All that should be output is the block of lines below from the line with "Top Footer Section" to the line with "her description of Nelson M", both included, exactly as written.

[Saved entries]
*****
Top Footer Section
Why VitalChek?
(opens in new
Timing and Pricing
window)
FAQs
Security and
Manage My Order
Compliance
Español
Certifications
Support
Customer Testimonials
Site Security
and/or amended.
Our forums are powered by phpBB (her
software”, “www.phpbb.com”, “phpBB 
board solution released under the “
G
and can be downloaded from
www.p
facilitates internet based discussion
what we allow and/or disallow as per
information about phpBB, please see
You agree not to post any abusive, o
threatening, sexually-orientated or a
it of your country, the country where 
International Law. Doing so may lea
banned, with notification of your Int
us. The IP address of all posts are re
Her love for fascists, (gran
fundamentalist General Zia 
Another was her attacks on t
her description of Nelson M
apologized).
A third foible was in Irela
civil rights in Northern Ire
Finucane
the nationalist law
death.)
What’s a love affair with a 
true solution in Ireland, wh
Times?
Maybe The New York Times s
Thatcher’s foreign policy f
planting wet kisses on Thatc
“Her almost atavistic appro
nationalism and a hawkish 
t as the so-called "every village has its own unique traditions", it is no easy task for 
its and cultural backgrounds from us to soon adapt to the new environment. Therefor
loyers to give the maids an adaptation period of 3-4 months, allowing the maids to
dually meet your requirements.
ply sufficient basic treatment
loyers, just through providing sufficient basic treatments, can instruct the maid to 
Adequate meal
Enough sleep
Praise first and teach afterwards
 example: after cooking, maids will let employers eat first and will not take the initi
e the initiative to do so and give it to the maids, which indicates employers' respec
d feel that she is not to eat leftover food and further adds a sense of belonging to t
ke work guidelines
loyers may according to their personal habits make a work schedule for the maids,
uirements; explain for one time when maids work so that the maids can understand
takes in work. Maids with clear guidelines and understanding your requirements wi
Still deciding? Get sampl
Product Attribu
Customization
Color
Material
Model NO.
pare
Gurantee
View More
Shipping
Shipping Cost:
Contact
*****
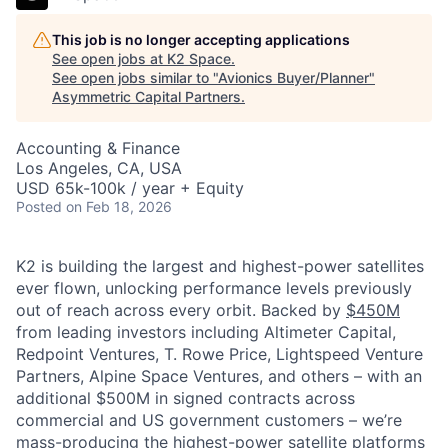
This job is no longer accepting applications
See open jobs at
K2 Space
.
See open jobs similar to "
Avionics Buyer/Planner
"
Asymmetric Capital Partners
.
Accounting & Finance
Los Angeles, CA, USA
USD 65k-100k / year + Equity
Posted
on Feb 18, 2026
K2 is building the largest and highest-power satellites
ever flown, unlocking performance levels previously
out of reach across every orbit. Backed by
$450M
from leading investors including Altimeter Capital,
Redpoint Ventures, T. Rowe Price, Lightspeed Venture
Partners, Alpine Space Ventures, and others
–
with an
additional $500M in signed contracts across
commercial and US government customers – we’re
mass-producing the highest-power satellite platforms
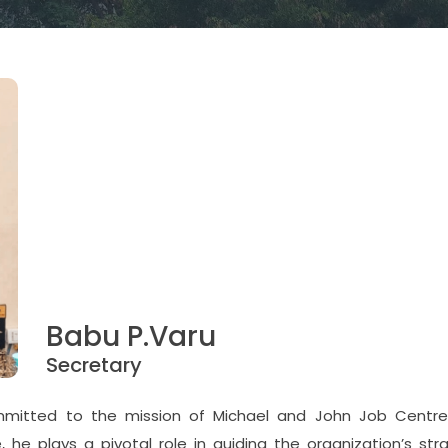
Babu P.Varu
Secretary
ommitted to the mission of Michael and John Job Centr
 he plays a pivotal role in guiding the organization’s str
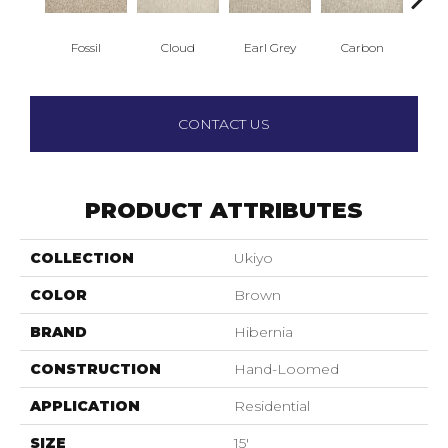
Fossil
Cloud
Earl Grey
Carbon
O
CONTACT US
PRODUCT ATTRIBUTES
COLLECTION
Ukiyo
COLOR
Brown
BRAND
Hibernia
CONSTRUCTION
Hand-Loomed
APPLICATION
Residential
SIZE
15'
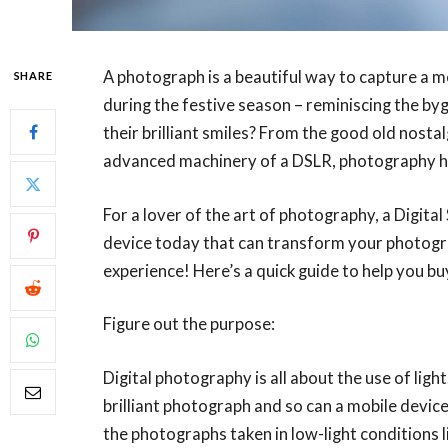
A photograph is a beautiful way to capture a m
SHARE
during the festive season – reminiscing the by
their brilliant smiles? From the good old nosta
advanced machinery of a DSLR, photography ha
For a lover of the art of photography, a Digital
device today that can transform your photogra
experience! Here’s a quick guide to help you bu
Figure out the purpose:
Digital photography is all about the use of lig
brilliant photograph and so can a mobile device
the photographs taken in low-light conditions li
*****
RESULT OF THE EXERCISE
Top Footer Section
Why VitalChek?
(opens in new
Timing and Pricing
window)
FAQs
Security and
Manage My Order
Compliance
Español
Certifications
Support
Customer Testimonials
Site Security
and/or amended.
Our forums are powered by phpBB (her
software”, “www.phpbb.com”, “phpBB 
board solution released under the “
G
and can be downloaded from
www.p
facilitates internet based discussion
what we allow and/or disallow as per
information about phpBB, please see
You agree not to post any abusive, o
threatening, sexually-orientated or a
it of your country, the country where 
International Law. Doing so may lea
banned, with notification of your Int
us. The IP address of all posts are re
Her love for fascists, (gran
fundamentalist General Zia 
Another was her attacks on t
her description of Nelson M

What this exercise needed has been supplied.